Let’s consider a thought experiment.
Suppose a second Great Depression happened, and the evidence of its harm was overwhelming. Unemployment shot up to 24% and GDP dropped by almost 30%. By every sense of the imagination, the economic collapse was catastrophic. Now suppose you are confronted with the following argument:
“People are suffering, so we simply have to do something. Therefore we need to enact a second New Deal modeled directly after the first one. Time is of the essence so we must do it now. If you oppose it, you are simply engaging in obstruction and denying the economic reality of the disaster we face.”
If you possess an even mild amount of skepticism for New Dealer macroeconomics and central planning, I suspect you would find this line of argument to be objectionable. For starters, it is a complete non-sequitur to assert that a specific policy necessarily follows from the reality of an economic collapse, or the existance of suffering. Strong evidence also suggests the proposed solution didn’t work the first time, and will actually make conditions worse by extending the misery of the initial catastrophe. But the person making this argument also insults your intelligence by suggesting that your reasonable and factually grounded skepticism to a suite of empirically disastrous policies is rooted in some form of dogmatic knuckle-dragging denialism. Or callous apathy toward suffering.

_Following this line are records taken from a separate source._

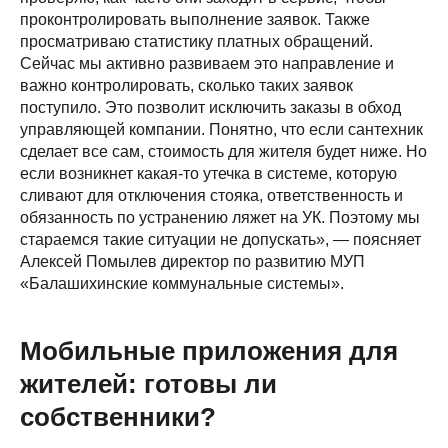
проконтролировать выполнение заявок. Также
просматриваю статистику платных обращений.
Сейчас мы активно развиваем это направление и
важно контролировать, сколько таких заявок
поступило. Это позволит исключить заказы в обход
управляющей компании. Понятно, что если сантехник
сделает все сам, стоимость для жителя будет ниже. Но
если возникнет какая-то утечка в системе, которую
сливают для отключения стояка, ответственность и
обязанность по устранению ляжет на УК. Поэтому мы
стараемся такие ситуации не допускать», — поясняет
Алексей Помылев директор по развитию МУП
«Балашихинские коммунальные системы».
Мобильные приложения для
жителей: готовы ли
собственники?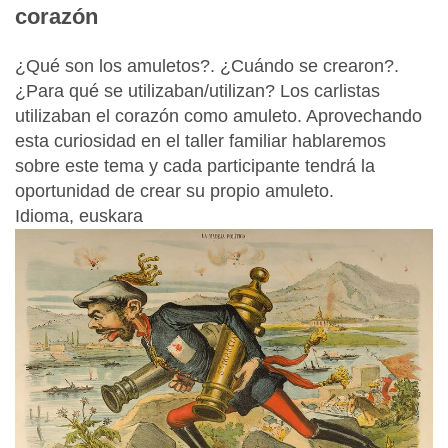
corazón
¿Qué son los amuletos?. ¿Cuándo se crearon?.
¿Para qué se utilizaban/utilizan? Los carlistas
utilizaban el corazón como amuleto. Aprovechando
esta curiosidad en el taller familiar hablaremos
sobre este tema y cada participante tendrá la
oportunidad de crear su propio amuleto.
Idioma, euskara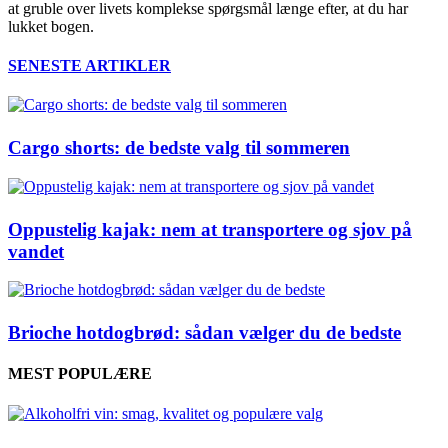
at gruble over livets komplekse spørgsmål længe efter, at du har
lukket bogen.
SENESTE ARTIKLER
Cargo shorts: de bedste valg til sommeren
Oppustelig kajak: nem at transportere og sjov på
vandet
Brioche hotdogbrød: sådan vælger du de bedste
MEST POPULÆRE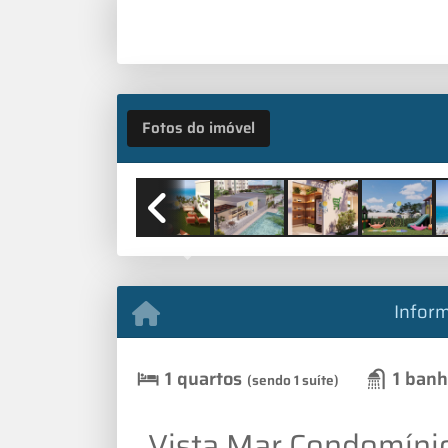
Fotos do imóvel
Previous
Infor
1 quartos
1 banh
(sendo 1 suíte)
Vista Mar Condomínio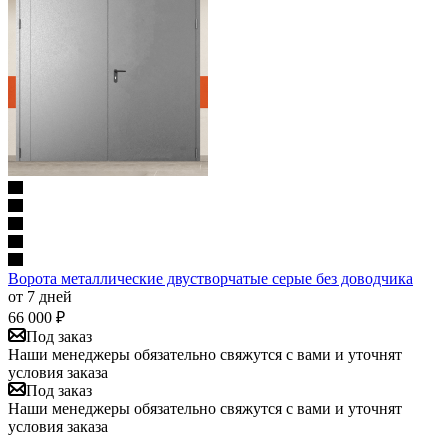
Ворота металлические двустворчатые серые без доводчика
от 7 дней
66 000
₽
Под заказ
Наши менеджеры обязательно свяжутся с вами и уточнят
условия заказа
Под заказ
Наши менеджеры обязательно свяжутся с вами и уточнят
условия заказа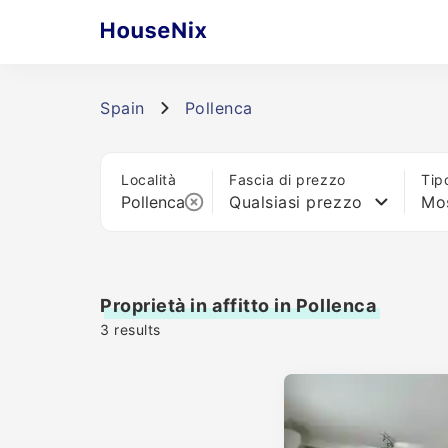
Spain
Pollenca
Località
Fascia di prezzo
Tip
Qualsiasi prezzo
Mos
Proprietà in affitto in Pollenca
3
results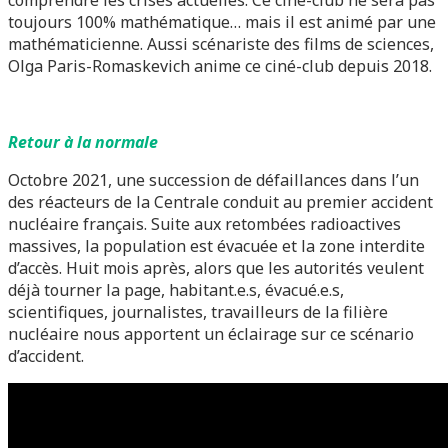
toujours 100% mathématique… mais il est animé par une
mathématicienne. Aussi scénariste des films de sciences,
Olga Paris-Romaskevich anime ce ciné-club depuis 2018.
Retour à la normale
Octobre 2021, une succession de défaillances dans l’un
des réacteurs de la Centrale conduit au premier accident
nucléaire français. Suite aux retombées radioactives
massives, la population est évacuée et la zone interdite
d’accès. Huit mois après, alors que les autorités veulent
déjà tourner la page, habitant.e.s, évacué.e.s,
scientifiques, journalistes, travailleurs de la filière
nucléaire nous apportent un éclairage sur ce scénario
d’accident.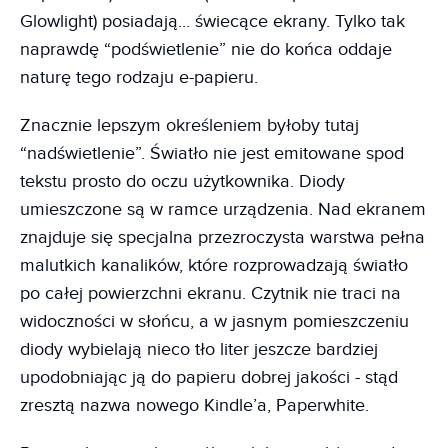
Glowlight) posiadają... świecące ekrany. Tylko tak
naprawdę “podświetlenie” nie do końca oddaje
naturę tego rodzaju e-papieru.
Znacznie lepszym określeniem byłoby tutaj
“nadświetlenie”. Światło nie jest emitowane spod
tekstu prosto do oczu użytkownika. Diody
umieszczone są w ramce urządzenia. Nad ekranem
znajduje się specjalna przezroczysta warstwa pełna
malutkich kanalików, które rozprowadzają światło
po całej powierzchni ekranu. Czytnik nie traci na
widoczności w słońcu, a w jasnym pomieszczeniu
diody wybielają nieco tło liter jeszcze bardziej
upodobniając ją do papieru dobrej jakości - stąd
zresztą nazwa nowego Kindle’a, Paperwhite.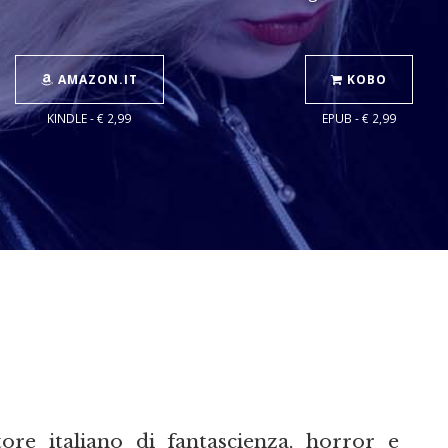
AMAZON.IT
KOBO
KINDLE - € 2,99
EPUB - € 2,99
ore italiano di fantascienza, horror e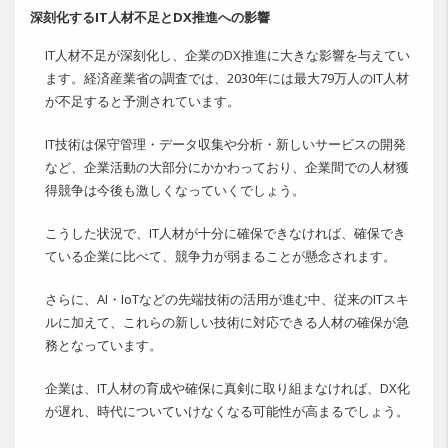
深刻化するIT人材不足とDX推進への影響
IT人材不足が深刻化し、企業のDX推進に大きな影響を与えてい
ます。経済産業省の調査では、2030年には最大79万人のIT人材
が不足すると予測されています。
IT技術は保守管理・データ収集や分析・新しいサービスの開発
など、企業活動の大部分にかかわっており、企業間での人材獲
得競争は今後も激しくなっていくでしょう。
こうした状況で、IT人材が十分に確保できなければ、確保でき
ている企業に比べて、競争力が弱まることが懸念されます。
さらに、AI・IoTなどの先端技術の活用が進む中、従来のITスキ
ルに加えて、これらの新しい技術に対応できる人材の確保が急
務となっています。
企業は、IT人材の育成や確保に真剣に取り組まなければ、DX化
が遅れ、時代についていけなくなる可能性が高まるでしょう。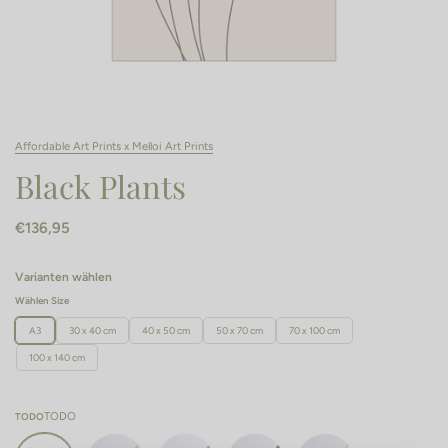
Affordable Art Prints x Melloi Art Prints
Black Plants
€136,95
Varianten wählen
Wählen Size
A3
30 x 40 cm
40 x 50 cm
50 x 70 cm
70 x 100 cm
100 x 140 cm
TODO
TODO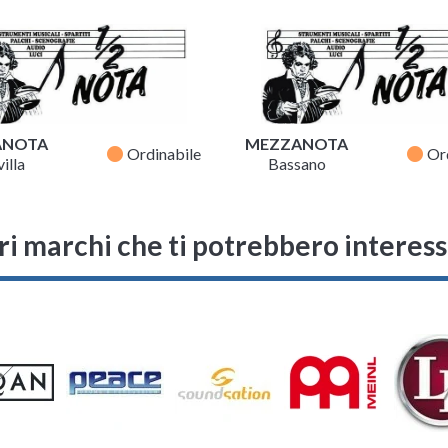
ANOTA
MEZZANOTA
fiber_manual_record
fiber_manual_record
Ordinabile
Or
illa
Bassano
ri marchi che ti potrebbero interes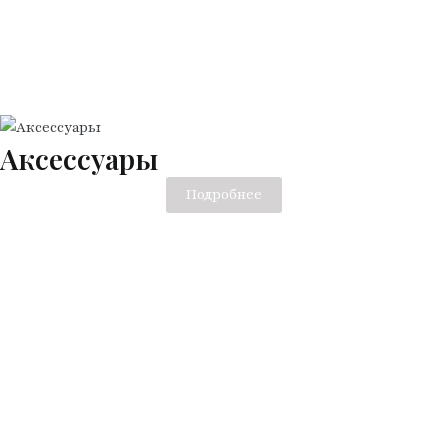
Аксессуары
Подробнее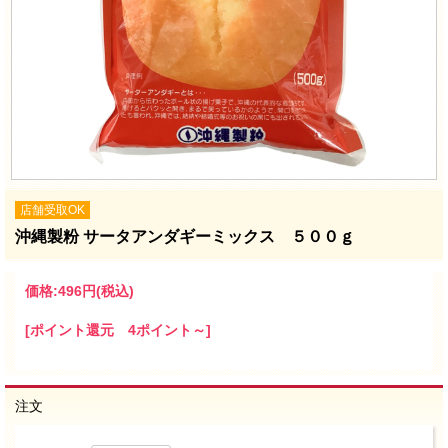
店舗受取OK
沖縄製粉 サータアンダギーミックス ５００ｇ
価格:
496円
(税込)
[ポイント還元 4ポイント～]
注文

Suppose then that your interlocutor realizes he’s not convincing you, so he adds a new line of argument:
“I know a second New Deal is not perfect, but things are really bad and we still have to do something. The catastrophe we’re facing is undeniable. The solution I’m proposing is still a lot better than Marxism, so you should accept it as an improvement over the alternative in a non-ideal situation.”
You might credit him for dropping the assumption of ill-will that characterized his first line of attack, but I suspect you would still find his argument lacking. He has added a false dilemma to the initial non-sequitur, which still erroneously assumes that the existence of the Depression is its own reason for doing something. And he still hasn’t answered your initial objection, which is that he’s pushing a deeply flawed and dangerous policy that carries a high likelihood of doing a great amount of harm.
So tell me: why do some very sensible people who immediately see the obvious faults in the argument for a second New Deal accept and even deploy these exact same lines of reasoning when the ‘crisis’ is not a second Great Depression but rather climate change? Or when the ‘solution’ is a Pigouvian carbon tax?